We applied our method on PETS data set. Firstly silhouettes are extracted and body direction is firstly computed. In the next, heading direction is estimated. We used all features extracted from head-shoulders, feet and knees outlines.

Figure 13 illustrates some poses, extracted silhouettes and computed body directions. Body direction is computed using the ratio R w having respectively the values \(2.6, 2.89, 2.25, 1.33, 1.36, 2.27, 2.09\) giving the directions: \([0^{\circ}, 15^{\circ}], [0^{\circ}, 15^{\circ}],\)
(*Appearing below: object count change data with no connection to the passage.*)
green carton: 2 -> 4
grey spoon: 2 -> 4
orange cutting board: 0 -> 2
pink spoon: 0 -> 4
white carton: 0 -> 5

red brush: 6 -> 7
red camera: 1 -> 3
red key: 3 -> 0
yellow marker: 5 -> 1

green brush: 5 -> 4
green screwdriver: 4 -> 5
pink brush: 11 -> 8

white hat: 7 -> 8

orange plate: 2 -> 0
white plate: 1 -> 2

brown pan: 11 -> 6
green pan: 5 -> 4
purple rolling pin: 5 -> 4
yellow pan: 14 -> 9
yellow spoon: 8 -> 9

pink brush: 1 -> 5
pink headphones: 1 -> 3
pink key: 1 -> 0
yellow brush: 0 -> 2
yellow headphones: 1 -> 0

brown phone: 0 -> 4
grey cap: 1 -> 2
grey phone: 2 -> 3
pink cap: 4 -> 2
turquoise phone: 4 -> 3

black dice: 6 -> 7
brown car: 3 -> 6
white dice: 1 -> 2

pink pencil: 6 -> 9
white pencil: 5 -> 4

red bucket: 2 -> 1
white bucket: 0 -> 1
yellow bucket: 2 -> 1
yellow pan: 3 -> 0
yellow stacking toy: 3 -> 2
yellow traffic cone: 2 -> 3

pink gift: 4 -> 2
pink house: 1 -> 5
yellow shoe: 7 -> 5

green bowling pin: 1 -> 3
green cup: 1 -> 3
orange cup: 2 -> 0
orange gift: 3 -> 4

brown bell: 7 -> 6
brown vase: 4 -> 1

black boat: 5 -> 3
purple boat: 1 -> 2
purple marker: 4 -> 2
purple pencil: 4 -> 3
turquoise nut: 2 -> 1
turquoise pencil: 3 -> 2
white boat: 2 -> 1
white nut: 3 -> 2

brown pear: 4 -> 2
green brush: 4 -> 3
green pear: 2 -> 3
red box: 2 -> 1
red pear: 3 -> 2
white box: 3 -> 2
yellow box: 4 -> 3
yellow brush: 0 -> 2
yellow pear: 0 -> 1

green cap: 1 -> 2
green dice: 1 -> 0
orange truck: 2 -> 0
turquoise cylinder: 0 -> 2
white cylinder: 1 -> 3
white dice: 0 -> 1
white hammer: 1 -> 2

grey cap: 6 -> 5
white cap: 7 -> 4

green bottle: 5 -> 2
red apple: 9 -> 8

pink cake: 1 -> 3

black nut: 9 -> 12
\([15^{\circ}, 30^{\circ}], [75^{\circ}, 90^{\circ}], [75^{\circ}, 90^{\circ}], [15^{\circ}, 30^{\circ}], [0^{\circ}, 15^{\circ}]\). As the computed body direction for the two last poses \((f), (g)\) are done using only the first feature which cannot differentiate if the body is in front or of back with regard to the camera.

Fig. 13
figure 13

Some poses and extracted silhouettes and the computed body directions based on R w values

The orientation of feet, when are located in the image, eliminates the ambiguity (in front or of back). Figure 14 illustrates some body poses which combine only features of head-shoulders and feet (knees inflexions are not visible).

Fig. 14
figure 14

Body orientation using the features: feet and R w ratio

The combination of features used for body direction depends on what can be extracted in image. The features extracted from feet and knees are more strong than those extracted from head-shoulders which just allows us to calculate the direction. Figure 15 illustrates the results obtained when inflexion of knees are used in addition of the ratio R w .

Fig. 15
figure 15

Body orientation using the features: knee inflexion and R w ratio

Fig. 16
figure 16

Step of heading direction estimation

Heading direction estimation is based on estimated body direction and the values of \(d_L, d_R\) computed using head-shoulders outline. We can see in Figure 16 the use of all presented features for estimating heading direction. Figure 17 summarizes this combination of features and shows that a good estimation is made even if the images are of low resolution.

Fig. 17
figure 17

Heading and body directions from combined features

4 Conclusion

We proposed in this paper a method for heading direction for images based on geometric features which can be extracted from silhouette even if images are of low resolution. Body direction is inferred from features extracted from outlines of knees and feet and head-shoulders. This direction is used in addition to features extracted from outlines of head-shoulders for estimating heading direction. The proposed method has been applied on real images and achieves good estimation of heading direction. Also, the features extracted are independent from camera pose, except the top view where head-shoulders, knees and feet cannot be located on human shape.